PROBLEM:
All that is wanted is a word-for-word copy of the line with "patio umbrella (box(276, 248, 324, 299))" and every line after it in the data below.

....................

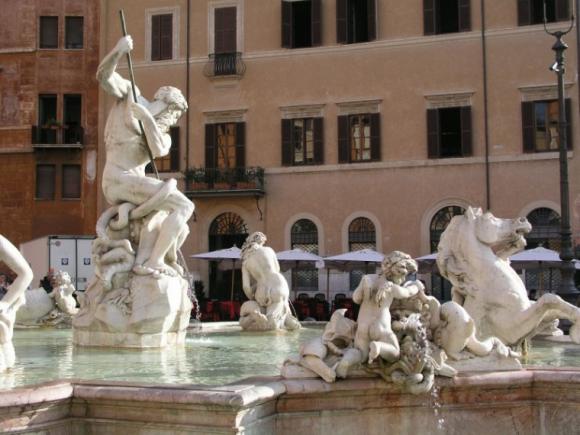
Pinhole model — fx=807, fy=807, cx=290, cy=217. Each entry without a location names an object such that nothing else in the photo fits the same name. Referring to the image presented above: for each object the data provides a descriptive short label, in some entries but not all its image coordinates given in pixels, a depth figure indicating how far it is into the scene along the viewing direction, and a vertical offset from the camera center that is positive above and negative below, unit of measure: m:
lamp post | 12.80 +0.74
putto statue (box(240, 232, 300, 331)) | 8.95 -0.33
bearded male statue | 6.51 +0.21
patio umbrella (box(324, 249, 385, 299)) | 19.53 +0.08
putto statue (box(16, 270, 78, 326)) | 9.54 -0.49
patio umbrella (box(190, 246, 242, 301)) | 20.22 +0.23
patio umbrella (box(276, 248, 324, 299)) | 19.95 +0.09
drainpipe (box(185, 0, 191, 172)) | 27.23 +6.14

....................

TASK RESULT:
patio umbrella (box(276, 248, 324, 299)) | 19.95 +0.09
drainpipe (box(185, 0, 191, 172)) | 27.23 +6.14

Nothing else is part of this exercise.